May is Osteoporosis Awareness and Prevention Month
If you or your loved one has this condition, are you doing everything possible to manage the disease and prevent further bone loss?
Osteoporosis is a loss of bone that can occur as we age. It is responsible for over a million broken bones each year, and is a major cause of fractures, back pain and spinal problems. Of the 25 million Americans who have osteoporosis, 20 million are women.
To understand what causes osteoporosis, it's important to know that our bones are actually a living tissue. All through our lives, bone is constantly being replaced by new bone. In young people, the bones become denser and stronger. But when we are around age 35, bone building no longer keeps up with bone loss. For persons who have a strong bone mass, this gradual loss of minerals from the bones may not cause problems. But when loss of bone density is so great that bones fracture easily, the person is said to have osteoporosis.
It is important that osteoporosis be diagnosed early, so that measures can be taken to slow the bone loss. As it develops, osteoporosis is often painless, with no obvious symptoms. In most cases, the first sign is a fracture, most often of the hip, spine or wrist. The person with osteoporosis may develop a noticeably curved spine (sometimes called a "dowager's hump"). Another sign is a decrease of height, which is caused by loss of bone in the spine.
Several risk factors increase the likelihood of osteoporosis:
- a family history of the condition
- women past menopause (who have a lowered amount of estrogen, a hormone important in building bones)
- inadequate intake of calcium and Vitamin D
- an inactive lifestyle
- small-boned and/or underweight body type
- use of certain medications
- medical conditions such as liver or kidney disease, diabetes, or thyroid problems
- use of alcohol or tobacco.
For the most part, once bone has been lost, it cannot be replaced. So the goal in treating osteoporosis is to maintain existing bone and to stop further loss. Here are some things you can do:
- Get enough calcium. Some good sources of calcium are dairy products, dark leafy green vegetables, dried beans, canned sardines and salmon, sesame seeds, tofu, tortillas and soy flour. Your health care provider may also recommend calcium and Vitamin D supplements.
- Stay active. Exercise encourages bone growth—and inactivity encourages bone loss.

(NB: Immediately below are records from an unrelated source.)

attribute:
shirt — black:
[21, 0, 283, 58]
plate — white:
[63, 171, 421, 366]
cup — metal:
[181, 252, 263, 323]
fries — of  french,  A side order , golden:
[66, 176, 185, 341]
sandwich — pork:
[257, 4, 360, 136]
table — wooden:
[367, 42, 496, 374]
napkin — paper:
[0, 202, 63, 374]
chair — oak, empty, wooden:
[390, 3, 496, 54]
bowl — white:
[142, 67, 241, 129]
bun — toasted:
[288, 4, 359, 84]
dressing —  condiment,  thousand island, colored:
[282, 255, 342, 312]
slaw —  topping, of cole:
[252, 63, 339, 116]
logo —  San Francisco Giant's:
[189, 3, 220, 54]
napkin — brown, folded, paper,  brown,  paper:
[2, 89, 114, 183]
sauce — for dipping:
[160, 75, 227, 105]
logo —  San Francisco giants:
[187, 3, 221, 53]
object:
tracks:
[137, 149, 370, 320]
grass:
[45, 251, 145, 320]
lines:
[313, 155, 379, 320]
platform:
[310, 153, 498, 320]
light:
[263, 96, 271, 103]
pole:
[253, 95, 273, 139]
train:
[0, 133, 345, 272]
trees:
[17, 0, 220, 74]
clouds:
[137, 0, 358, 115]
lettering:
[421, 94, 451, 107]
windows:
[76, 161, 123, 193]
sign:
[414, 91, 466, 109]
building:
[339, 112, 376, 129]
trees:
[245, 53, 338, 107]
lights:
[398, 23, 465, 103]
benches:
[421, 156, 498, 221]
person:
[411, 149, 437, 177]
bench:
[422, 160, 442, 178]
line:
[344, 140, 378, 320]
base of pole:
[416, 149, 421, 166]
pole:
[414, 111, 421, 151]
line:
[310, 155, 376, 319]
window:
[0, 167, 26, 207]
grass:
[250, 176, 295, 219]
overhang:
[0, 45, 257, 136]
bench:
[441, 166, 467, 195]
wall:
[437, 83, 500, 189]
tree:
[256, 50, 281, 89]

You should keep physically active as much as possible. (Be sure to consult your health care provider before beginning an exercise program.) In addition, physical therapy can help strengthen muscles and make fractures less likely.
- Avoid prolonged weight loss diets. While you're losing weight, you may also be losing bone.
- Limit alcohol and tobacco. Both of these substances contribute to weakened bone in a variety of ways.
- Manage your medications. If your physician has given you a prescription for a bone-loss prevention drug or hormone replacement therapy, be sure to take your medication as directed.
While some of the risk factors for osteoporosis—such as body type, family history, and age—are beyond our control, others are lifestyle choices. People who follow the above suggestions lessen the likelihood of developing osteoporosis. And though in most cases lost bone mass cannot be replaced, the same preventative measures can also slow the loss.